- _Task instructions_
Can you give the lines from the start of the records below up to and including the line with "genus: Campanula" as a JSON list of strings, one string per line, with blank lines left out?

------ Data listing

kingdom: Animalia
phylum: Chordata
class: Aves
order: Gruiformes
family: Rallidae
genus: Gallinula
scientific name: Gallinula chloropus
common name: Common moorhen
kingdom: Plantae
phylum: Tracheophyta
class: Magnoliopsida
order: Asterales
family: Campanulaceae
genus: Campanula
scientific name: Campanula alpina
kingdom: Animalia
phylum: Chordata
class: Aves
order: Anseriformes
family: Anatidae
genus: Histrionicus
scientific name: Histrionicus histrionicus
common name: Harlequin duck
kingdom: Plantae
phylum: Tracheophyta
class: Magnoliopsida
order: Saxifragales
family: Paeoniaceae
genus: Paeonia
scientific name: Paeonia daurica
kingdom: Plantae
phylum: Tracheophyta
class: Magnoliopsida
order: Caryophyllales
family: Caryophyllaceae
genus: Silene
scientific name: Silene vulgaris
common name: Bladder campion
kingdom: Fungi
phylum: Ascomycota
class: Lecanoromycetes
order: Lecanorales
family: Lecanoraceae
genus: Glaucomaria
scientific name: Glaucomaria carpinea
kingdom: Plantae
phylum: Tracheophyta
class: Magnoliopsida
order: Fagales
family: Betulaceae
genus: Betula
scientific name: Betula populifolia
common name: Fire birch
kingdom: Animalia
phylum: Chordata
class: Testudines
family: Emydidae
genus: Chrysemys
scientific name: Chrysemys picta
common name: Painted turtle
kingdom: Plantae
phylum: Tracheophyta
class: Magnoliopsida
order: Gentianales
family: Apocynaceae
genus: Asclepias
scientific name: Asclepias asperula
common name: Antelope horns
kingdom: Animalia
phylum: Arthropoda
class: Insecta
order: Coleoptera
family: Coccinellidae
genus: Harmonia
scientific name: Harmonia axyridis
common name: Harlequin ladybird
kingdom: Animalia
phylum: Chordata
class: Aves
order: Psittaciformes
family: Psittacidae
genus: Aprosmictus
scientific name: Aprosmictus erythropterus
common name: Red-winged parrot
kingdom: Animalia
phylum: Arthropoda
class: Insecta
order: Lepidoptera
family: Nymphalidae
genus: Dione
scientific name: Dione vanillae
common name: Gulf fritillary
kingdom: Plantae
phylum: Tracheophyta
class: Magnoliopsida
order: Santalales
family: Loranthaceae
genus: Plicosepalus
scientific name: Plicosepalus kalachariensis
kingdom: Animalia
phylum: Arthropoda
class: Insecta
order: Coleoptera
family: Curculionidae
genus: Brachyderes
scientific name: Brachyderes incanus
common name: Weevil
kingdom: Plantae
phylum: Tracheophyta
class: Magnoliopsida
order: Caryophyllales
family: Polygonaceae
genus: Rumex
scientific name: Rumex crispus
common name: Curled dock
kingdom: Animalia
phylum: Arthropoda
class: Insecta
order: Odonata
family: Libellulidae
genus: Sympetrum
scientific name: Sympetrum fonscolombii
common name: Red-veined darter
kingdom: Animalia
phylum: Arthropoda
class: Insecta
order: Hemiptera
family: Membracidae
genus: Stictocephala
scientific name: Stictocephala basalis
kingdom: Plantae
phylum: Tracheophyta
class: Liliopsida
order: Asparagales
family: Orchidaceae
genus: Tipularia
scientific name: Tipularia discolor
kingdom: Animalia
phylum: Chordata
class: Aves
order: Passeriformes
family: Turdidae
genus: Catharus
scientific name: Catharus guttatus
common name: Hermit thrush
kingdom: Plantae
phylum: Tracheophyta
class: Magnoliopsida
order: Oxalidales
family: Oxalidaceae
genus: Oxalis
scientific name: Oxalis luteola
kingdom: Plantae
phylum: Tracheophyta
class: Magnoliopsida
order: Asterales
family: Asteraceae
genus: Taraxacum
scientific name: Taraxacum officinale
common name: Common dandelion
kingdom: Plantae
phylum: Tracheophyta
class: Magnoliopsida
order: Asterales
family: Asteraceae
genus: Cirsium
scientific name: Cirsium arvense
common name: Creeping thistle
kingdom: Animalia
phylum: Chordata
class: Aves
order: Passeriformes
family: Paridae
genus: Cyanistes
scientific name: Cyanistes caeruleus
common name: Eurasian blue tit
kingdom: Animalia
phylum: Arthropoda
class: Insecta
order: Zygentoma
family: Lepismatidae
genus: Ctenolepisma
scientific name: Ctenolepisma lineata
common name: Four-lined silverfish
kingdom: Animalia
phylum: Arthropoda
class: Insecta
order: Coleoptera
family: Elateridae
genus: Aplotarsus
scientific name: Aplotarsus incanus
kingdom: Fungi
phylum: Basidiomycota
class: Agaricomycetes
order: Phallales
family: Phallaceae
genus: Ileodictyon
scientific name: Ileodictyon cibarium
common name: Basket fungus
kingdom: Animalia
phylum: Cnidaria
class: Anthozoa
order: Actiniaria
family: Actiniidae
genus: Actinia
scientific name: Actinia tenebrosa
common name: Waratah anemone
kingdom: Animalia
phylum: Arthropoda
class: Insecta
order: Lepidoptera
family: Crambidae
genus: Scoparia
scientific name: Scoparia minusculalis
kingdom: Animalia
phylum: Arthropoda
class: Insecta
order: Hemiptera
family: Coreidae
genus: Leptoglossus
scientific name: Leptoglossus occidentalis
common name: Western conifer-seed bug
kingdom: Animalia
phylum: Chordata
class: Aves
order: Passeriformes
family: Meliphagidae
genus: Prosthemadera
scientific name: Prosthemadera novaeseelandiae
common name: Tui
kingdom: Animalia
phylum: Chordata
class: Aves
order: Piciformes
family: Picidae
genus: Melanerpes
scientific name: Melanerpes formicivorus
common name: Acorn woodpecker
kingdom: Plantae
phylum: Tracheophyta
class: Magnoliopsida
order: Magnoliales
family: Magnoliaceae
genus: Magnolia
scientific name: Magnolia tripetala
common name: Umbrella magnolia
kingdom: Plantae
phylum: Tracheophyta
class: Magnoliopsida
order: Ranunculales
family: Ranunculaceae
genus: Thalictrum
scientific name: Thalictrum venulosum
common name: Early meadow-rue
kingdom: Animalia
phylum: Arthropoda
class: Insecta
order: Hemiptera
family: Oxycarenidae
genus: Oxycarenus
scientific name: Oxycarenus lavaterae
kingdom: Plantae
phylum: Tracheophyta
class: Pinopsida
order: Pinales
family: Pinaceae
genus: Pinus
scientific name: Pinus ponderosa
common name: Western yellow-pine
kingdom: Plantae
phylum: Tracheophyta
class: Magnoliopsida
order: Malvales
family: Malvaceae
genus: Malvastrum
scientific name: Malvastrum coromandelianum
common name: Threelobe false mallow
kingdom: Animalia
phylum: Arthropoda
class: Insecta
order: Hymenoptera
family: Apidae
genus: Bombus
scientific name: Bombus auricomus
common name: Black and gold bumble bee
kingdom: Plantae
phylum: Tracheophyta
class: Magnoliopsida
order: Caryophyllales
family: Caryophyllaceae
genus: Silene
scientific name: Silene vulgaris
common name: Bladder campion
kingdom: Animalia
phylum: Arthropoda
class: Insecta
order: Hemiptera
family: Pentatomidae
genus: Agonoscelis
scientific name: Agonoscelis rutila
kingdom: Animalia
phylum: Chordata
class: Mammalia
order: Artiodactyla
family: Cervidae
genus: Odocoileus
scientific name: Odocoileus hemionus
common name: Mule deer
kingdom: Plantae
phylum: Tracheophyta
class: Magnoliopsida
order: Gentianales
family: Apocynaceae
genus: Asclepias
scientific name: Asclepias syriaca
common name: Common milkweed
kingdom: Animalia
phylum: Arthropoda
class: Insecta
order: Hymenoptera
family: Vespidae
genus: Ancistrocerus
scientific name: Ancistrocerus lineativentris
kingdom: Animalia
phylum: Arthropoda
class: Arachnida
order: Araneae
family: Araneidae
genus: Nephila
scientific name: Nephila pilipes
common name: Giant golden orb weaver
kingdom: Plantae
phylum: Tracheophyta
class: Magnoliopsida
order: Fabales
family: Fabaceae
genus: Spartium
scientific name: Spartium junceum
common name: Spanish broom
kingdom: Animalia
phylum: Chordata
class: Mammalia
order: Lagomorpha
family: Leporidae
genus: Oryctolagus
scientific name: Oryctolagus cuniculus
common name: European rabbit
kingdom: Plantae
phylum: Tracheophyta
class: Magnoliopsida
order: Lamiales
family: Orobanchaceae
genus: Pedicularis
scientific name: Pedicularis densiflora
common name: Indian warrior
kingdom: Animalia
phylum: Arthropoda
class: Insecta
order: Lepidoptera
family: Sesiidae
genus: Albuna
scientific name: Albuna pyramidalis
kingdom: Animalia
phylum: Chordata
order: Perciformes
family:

------------

- _Solution_
[
  "kingdom: Animalia",
  "phylum: Chordata",
  "class: Aves",
  "order: Gruiformes",
  "family: Rallidae",
  "genus: Gallinula",
  "scientific name: Gallinula chloropus",
  "common name: Common moorhen",
  "kingdom: Plantae",
  "phylum: Tracheophyta",
  "class: Magnoliopsida",
  "order: Asterales",
  "family: Campanulaceae",
  "genus: Campanula"
]